▸ Try it
In the response, the entries must appear exactly as supplied.

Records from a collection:
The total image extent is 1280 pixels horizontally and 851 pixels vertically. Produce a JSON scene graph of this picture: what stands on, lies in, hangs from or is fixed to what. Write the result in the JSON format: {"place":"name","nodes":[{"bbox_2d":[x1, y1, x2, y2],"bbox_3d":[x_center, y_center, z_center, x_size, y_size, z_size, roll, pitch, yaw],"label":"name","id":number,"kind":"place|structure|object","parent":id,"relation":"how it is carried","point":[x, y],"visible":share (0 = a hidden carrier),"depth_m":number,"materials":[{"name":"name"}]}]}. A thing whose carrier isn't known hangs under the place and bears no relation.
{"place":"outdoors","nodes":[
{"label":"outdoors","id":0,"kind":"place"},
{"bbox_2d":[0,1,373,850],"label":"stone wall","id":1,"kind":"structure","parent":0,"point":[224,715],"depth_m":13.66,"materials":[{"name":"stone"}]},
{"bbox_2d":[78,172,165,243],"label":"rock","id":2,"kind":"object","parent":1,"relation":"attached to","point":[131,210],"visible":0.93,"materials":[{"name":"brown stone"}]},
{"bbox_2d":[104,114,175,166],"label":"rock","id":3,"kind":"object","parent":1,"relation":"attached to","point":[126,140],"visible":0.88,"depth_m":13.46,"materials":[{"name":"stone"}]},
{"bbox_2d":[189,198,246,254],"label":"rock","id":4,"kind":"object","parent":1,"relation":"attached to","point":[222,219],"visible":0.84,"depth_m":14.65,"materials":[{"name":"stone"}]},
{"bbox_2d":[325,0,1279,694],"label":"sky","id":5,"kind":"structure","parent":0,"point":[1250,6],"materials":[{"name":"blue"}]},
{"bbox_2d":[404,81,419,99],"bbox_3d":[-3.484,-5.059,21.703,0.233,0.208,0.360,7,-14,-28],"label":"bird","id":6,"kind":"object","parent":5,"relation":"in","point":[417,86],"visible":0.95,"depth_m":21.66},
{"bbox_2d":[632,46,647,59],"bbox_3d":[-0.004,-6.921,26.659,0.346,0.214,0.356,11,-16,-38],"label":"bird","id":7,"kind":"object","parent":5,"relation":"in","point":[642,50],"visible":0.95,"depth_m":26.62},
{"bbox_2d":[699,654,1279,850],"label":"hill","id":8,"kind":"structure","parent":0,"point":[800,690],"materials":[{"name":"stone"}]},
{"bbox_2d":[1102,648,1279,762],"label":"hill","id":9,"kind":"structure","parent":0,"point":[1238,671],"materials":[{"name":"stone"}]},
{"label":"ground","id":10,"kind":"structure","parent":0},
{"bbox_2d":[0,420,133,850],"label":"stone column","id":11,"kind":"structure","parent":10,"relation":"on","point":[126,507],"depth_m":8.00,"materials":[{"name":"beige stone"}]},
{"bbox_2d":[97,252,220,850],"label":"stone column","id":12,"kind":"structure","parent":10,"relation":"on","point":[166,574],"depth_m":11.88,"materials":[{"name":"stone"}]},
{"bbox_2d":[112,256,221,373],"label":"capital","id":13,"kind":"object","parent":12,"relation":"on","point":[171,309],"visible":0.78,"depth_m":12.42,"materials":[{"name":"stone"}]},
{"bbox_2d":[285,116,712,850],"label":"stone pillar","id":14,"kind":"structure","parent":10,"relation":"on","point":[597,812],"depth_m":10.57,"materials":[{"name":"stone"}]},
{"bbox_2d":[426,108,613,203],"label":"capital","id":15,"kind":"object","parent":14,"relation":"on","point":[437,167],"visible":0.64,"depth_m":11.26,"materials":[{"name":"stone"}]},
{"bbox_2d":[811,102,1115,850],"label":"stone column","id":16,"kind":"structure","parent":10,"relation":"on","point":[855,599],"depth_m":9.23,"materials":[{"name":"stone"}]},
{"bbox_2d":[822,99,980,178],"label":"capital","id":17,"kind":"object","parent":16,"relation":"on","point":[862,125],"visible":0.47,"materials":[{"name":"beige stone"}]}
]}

▸ Answer space
The total image extent is 1280 pixels horizontally and 851 pixels vertically. Produce a JSON scene graph of this picture: what stands on, lies in, hangs from or is fixed to what. Write the result in the JSON format: {"place":"name","nodes":[{"bbox_2d":[x1, y1, x2, y2],"bbox_3d":[x_center, y_center, z_center, x_size, y_size, z_size, roll, pitch, yaw],"label":"name","id":number,"kind":"place|structure|object","parent":id,"relation":"how it is carried","point":[x, y],"visible":share (0 = a hidden carrier),"depth_m":number,"materials":[{"name":"name"}]}]}. A thing whose carrier isn't known hangs under the place and bears no relation.
{"place":"outdoors","nodes":[
{"label":"outdoors","id":0,"kind":"place"},
{"bbox_2d":[0,1,373,850],"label":"stone wall","id":1,"kind":"structure","parent":0,"point":[224,715],"depth_m":13.66,"materials":[{"name":"stone"}]},
{"bbox_2d":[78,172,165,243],"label":"rock","id":2,"kind":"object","parent":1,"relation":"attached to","point":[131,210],"visible":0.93,"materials":[{"name":"brown stone"}]},
{"bbox_2d":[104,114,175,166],"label":"rock","id":3,"kind":"object","parent":1,"relation":"attached to","point":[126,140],"visible":0.88,"depth_m":13.46,"materials":[{"name":"stone"}]},
{"bbox_2d":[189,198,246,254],"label":"rock","id":4,"kind":"object","parent":1,"relation":"attached to","point":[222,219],"visible":0.84,"depth_m":14.65,"materials":[{"name":"stone"}]},
{"bbox_2d":[325,0,1279,694],"label":"sky","id":5,"kind":"structure","parent":0,"point":[1250,6],"materials":[{"name":"blue"}]},
{"bbox_2d":[404,81,419,99],"bbox_3d":[-3.484,-5.059,21.703,0.233,0.208,0.360,7,-14,-28],"label":"bird","id":6,"kind":"object","parent":5,"relation":"in","point":[417,86],"visible":0.95,"depth_m":21.66},
{"bbox_2d":[632,46,647,59],"bbox_3d":[-0.004,-6.921,26.659,0.346,0.214,0.356,11,-16,-38],"label":"bird","id":7,"kind":"object","parent":5,"relation":"in","point":[642,50],"visible":0.95,"depth_m":26.62},
{"bbox_2d":[699,654,1279,850],"label":"hill","id":8,"kind":"structure","parent":0,"point":[800,690],"materials":[{"name":"stone"}]},
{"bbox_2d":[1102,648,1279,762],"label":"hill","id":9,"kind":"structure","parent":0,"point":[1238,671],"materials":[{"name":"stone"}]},
{"label":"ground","id":10,"kind":"structure","parent":0},
{"bbox_2d":[0,420,133,850],"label":"stone column","id":11,"kind":"structure","parent":10,"relation":"on","point":[126,507],"depth_m":8.00,"materials":[{"name":"beige stone"}]},
{"bbox_2d":[97,252,220,850],"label":"stone column","id":12,"kind":"structure","parent":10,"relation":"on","point":[166,574],"depth_m":11.88,"materials":[{"name":"stone"}]},
{"bbox_2d":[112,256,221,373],"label":"capital","id":13,"kind":"object","parent":12,"relation":"on","point":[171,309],"visible":0.78,"depth_m":12.42,"materials":[{"name":"stone"}]},
{"bbox_2d":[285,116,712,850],"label":"stone pillar","id":14,"kind":"structure","parent":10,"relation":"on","point":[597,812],"depth_m":10.57,"materials":[{"name":"stone"}]},
{"bbox_2d":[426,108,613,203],"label":"capital","id":15,"kind":"object","parent":14,"relation":"on","point":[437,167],"visible":0.64,"depth_m":11.26,"materials":[{"name":"stone"}]},
{"bbox_2d":[811,102,1115,850],"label":"stone column","id":16,"kind":"structure","parent":10,"relation":"on","point":[855,599],"depth_m":9.23,"materials":[{"name":"stone"}]},
{"bbox_2d":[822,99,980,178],"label":"capital","id":17,"kind":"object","parent":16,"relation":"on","point":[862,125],"visible":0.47,"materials":[{"name":"beige stone"}]}
]}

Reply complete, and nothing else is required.